Scientific classification
- Kingdom: Plantae
- Clade: Tracheophytes
- Clade: Angiosperms
- Clade: Eudicots
- Order: Caryophyllales
- Family: Cactaceae
- Subfamily: Cactoideae
- Genus: Cochemiea
- Species: C. saboae
- Binomial name: Cochemiea saboae (Glass) Doweld 2000
- Synonyms: Mammillaria saboae Glass 1966;

= Cochemiea saboae =

- Genus: Cochemiea
- Species: saboae
- Authority: (Glass) Doweld 2000
- Conservation status: LC
- Synonyms: Mammillaria saboae

Species of cactus

Cochemiea saboae is a species of Cochemiea found in Mexico.

==Description==
Cochemiea saboae grows solitary or in small groups with fleshy roots. The green, egg-shaped shoots are 1 to 4 cm long and 1 to 3.5 cm in diameter. The small, slightly rounded, smooth warts do not produce milky juice. The axillae are naked, and central spines are usually absent, though a 2 mm-long central spine has been observed rarely. The 17 to 45 radial spines are slender, glassy white, yellow at the base, and sometimes slightly curved, growing up to 2 mm long.
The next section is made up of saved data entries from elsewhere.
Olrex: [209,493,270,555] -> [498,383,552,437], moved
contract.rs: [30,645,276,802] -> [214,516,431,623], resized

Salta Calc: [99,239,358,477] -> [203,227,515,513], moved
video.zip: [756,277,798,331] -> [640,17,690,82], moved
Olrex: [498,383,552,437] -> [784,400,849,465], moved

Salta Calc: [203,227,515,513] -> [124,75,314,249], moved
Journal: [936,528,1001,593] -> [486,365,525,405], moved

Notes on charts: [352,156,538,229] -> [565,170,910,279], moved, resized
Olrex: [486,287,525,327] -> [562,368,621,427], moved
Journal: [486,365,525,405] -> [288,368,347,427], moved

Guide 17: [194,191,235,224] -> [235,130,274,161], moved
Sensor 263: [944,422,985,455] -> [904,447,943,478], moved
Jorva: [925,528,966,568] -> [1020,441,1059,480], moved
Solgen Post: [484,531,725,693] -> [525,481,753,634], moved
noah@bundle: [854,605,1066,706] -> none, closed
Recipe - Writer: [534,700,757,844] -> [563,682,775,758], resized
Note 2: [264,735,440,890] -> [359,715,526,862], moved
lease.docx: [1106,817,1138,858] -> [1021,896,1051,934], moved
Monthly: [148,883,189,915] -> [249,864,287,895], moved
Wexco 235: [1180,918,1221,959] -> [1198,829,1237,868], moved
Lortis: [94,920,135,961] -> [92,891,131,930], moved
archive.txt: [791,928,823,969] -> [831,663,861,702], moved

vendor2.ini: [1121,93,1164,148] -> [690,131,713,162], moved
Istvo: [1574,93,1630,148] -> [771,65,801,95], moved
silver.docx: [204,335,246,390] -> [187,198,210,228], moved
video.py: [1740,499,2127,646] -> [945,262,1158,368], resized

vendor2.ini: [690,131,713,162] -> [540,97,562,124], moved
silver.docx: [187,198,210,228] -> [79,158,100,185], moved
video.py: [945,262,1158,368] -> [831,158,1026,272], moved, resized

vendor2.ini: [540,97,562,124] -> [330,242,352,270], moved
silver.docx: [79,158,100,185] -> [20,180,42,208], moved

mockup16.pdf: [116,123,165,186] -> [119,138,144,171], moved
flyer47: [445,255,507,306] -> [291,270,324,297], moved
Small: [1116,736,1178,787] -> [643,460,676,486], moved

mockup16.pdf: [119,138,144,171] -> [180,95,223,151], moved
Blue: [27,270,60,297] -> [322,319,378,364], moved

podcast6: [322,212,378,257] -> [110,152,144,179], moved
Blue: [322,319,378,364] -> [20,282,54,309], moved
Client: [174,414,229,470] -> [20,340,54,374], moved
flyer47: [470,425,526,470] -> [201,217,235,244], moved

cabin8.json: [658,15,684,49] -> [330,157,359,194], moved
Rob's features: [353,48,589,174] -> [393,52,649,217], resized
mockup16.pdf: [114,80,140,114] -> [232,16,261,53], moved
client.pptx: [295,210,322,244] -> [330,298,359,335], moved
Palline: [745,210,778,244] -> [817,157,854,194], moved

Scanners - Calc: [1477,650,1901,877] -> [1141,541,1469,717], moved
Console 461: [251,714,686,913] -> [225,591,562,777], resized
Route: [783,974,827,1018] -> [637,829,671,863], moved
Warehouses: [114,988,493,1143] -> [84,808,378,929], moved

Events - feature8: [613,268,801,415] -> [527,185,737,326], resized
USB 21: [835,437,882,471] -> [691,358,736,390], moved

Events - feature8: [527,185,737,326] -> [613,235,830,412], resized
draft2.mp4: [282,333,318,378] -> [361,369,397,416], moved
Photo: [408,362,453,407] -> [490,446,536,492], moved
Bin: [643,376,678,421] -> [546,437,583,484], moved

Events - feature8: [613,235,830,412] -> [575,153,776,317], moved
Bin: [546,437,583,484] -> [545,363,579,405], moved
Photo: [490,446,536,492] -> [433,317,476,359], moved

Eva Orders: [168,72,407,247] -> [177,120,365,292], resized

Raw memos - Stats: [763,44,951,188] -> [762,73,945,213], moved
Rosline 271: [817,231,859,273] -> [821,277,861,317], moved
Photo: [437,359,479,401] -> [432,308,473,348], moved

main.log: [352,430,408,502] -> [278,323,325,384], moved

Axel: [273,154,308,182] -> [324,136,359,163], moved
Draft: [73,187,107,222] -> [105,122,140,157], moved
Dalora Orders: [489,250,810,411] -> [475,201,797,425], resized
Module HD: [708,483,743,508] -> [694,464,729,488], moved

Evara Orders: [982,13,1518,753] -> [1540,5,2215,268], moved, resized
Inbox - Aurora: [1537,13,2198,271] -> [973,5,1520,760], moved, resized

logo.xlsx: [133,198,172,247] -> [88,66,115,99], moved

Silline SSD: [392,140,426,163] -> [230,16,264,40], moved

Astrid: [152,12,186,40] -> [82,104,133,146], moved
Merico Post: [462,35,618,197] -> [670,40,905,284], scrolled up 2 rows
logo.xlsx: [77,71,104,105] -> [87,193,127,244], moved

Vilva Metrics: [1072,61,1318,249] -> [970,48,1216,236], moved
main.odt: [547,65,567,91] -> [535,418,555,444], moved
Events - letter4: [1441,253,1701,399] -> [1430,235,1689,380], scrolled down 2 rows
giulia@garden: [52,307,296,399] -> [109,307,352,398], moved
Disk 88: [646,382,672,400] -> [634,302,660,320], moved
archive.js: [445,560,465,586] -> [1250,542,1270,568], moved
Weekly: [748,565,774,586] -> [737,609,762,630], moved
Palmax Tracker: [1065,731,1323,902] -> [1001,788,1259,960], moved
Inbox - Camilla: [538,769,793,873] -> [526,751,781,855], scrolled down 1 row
The funnel-shaped flowers are pink and can grow up to 6.5 cm long and wide. The fruits are embedded in the plant body and contain black seeds.

===Subspecies===
Accepted subspecies:

| Image | Name | Distribution |
|---|---|---|
|  | Cochemiea saboae subsp. goldii (Glass & R.A.Foster) Doweld | Mexico (NE. Sonora) |
|  | Cochemiea saboae subsp. haudeana (A.B.Lau & K.Wagner) Doweld | Mexico (SE. Sonora) |
|  | Cochemiea saboae subsp. saboae | Mexico (W. Chihuahua) |

==Distribution==
Cochemiea saboae is found in the Mexican states of Chihuahua, Sonora, and Durango at elevations between 2,100 and 2,200 meters growing on volcanic rock slabs.

==Taxonomy==
Initially described as Mammillaria saboae by Charles Edward Glass in 1966, honoring American cactus collector Kathryn Sabo, it was reclassified to the genus Cochemiea by Alexander Borissovitch Doweld in 2000.